Imagen 4 and Broader AI Enhancements
Google also unveiled Imagen 4, its latest text-to-image model, promising improved speed, performance, and the generation of fine details. PetaPixel also detailed that Imagen 4 supports various styles, more aspect ratios, up to 2K resolution, and is better at rendering text, with a “fast variant” planned to be up to 10 times faster than Imagen 3.

This addresses past criticisms of Google’s image generation, such as when Imagen 3 produced historically inaccurate results, an issue Google co-founder Sergey Brin attributed to a lack of “thorough testing.” Imagen 4 is now in public preview on Vertex AI, delivering enhanced text rendering and prompt adherence.
Further expanding its creative AI suite, Google updated the Veo 2 video generator to allow users to add or remove objects from videos using text prompts. The Lyria 2 music-generation model is now generally available in Vertex AI, offering high-fidelity music creation with greater control over instruments and BPM from text prompts, an update from its initial introduction in April 2025.
Market Context, Competition, and Ongoing Considerations
These launches occur as AI-driven image and video generation tools see surging popularity.
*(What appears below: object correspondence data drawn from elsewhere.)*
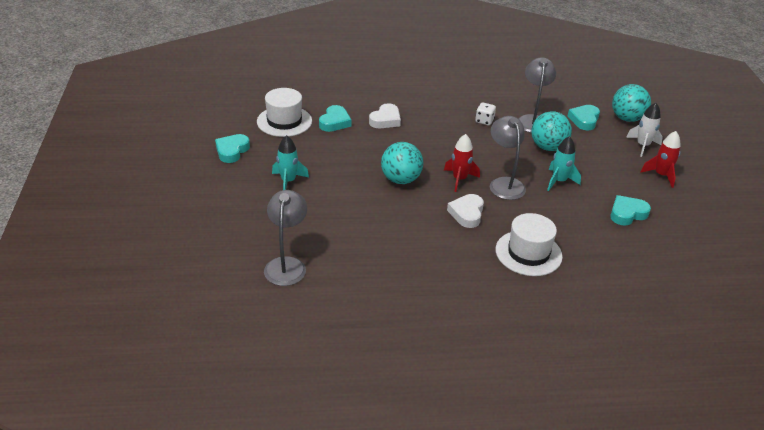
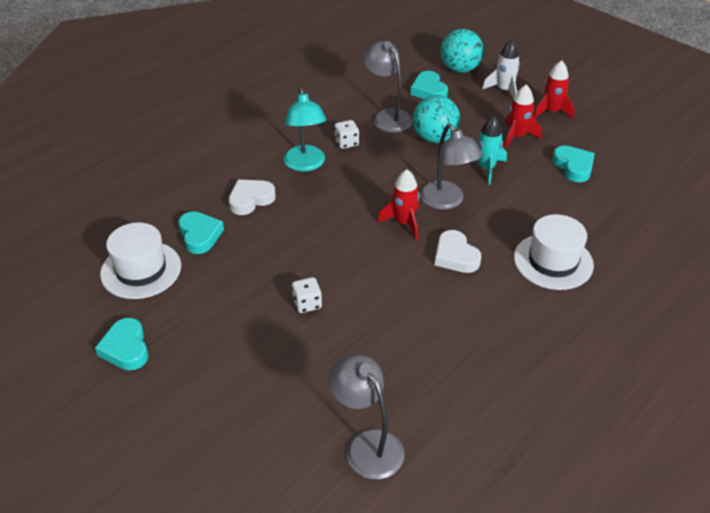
camera: 40 degrees left, 5 degrees up
turquoise rocket [272,135,309,190] -> none
white heart [369,103,401,128] -> white heart turned 120 degrees counterclockwise [229,179,276,215]
turquoise ball [381,142,423,184] -> none
grey lamp [490,116,526,200] -> grey lamp turned 150 degrees counterclockwise [420,124,482,210]
turquoise heart [610,195,651,226] -> turquoise heart turned 135 degrees clockwise [552,146,595,182]
none -> turquoise lamp [284,88,326,172]
none -> white dice [292,277,322,313]
none -> red rocket [504,85,542,148]

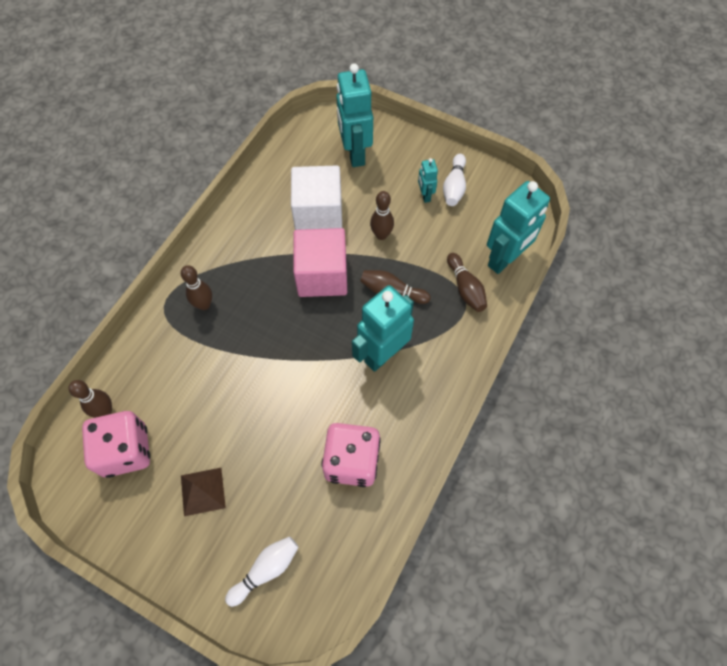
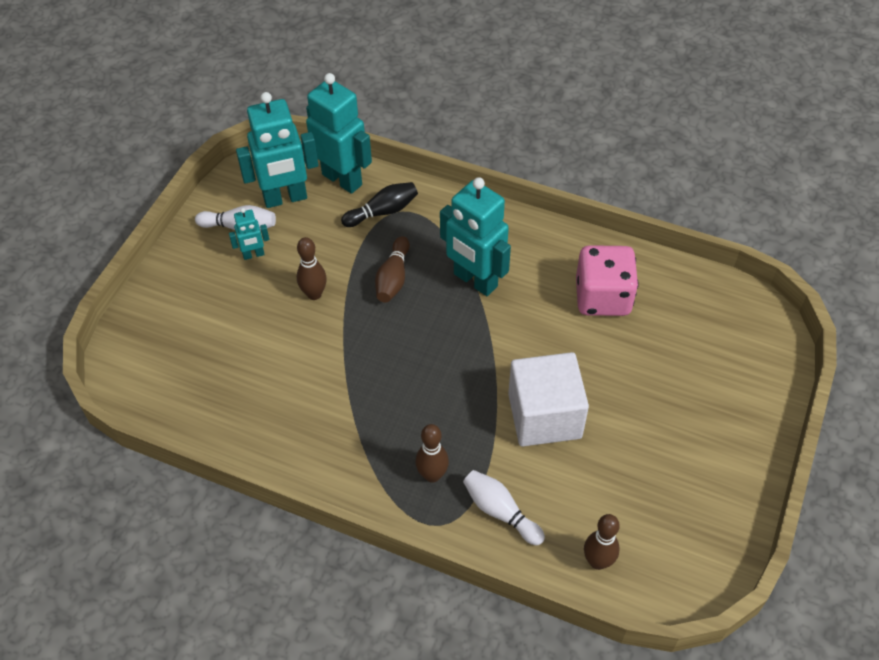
camera: 95 degrees left, 10 degrees down
pink dice [82,411,150,478] -> none
brown pyramid [181,468,226,516] -> none
white bowling pin [225,536,299,607] -> white bowling pin moved to [463,470,545,545]
white cube [291,165,342,230] -> white cube moved to [508,352,589,447]
pink cube [293,228,347,297] -> none
turquoise robot [336,63,373,167] -> turquoise robot moved to [236,92,318,208]
brown bowling pin [447,253,487,312] -> black bowling pin [341,182,418,227]

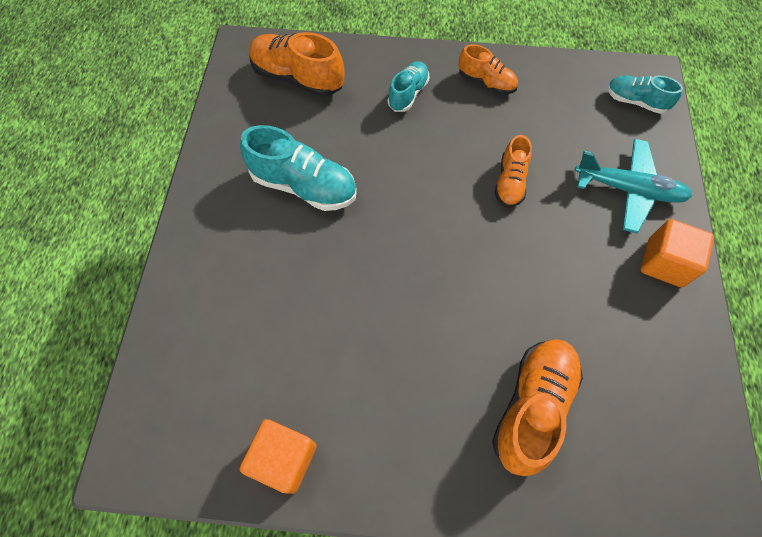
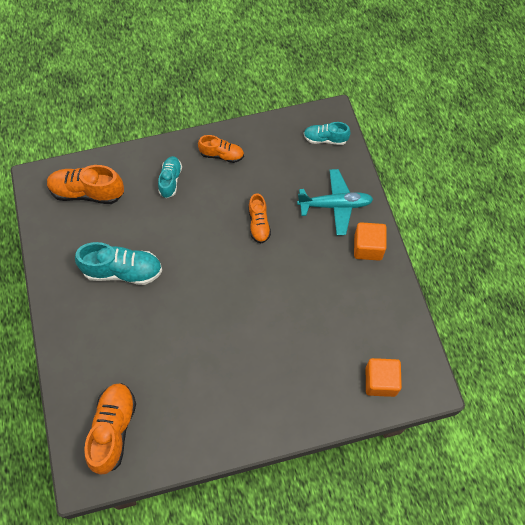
camera: 20 degrees left, 0 degrees up
orange cube [240,419,317,494] -> orange cube moved to [366,358,402,397]
orange shoe [492,339,583,476] -> orange shoe moved to [84,383,136,475]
OpenAI CEO Sam Altman, for instance, remarked that ChatGPT’s 4o image generator was so heavily used after its launch that it caused the company’s computing chips to “melt.”
Google’s tiered subscription model for Flow and Veo 3, including the comprehensive Google AI Ultra plan which bundles these tools with YouTube Premium and 30TB of cloud storage clearly targets both enthusiast and enterprise users.
Ethical considerations and responsible AI development remain central. All content from Veo 3, Imagen 4, and Lyria 2 will feature SynthID watermarks, and Google has introduced a public SynthID Detector tool to verify AI-generated content.
However, transparency regarding the datasets used for training these models continues to be a subject of industry discussion, particularly with regulations like the European Union’s AI Act. Google’s Gemini privacy policy notes data collection from chats and files. Ultimately, Google’s vision, as previously articulated by DeepMind CEO Demis Hassabis is to “Google will eventually combine its Gemini and Veo AI models to enhance understanding of the physical world,” suggesting a future of even more deeply integrated multimodal AI applications.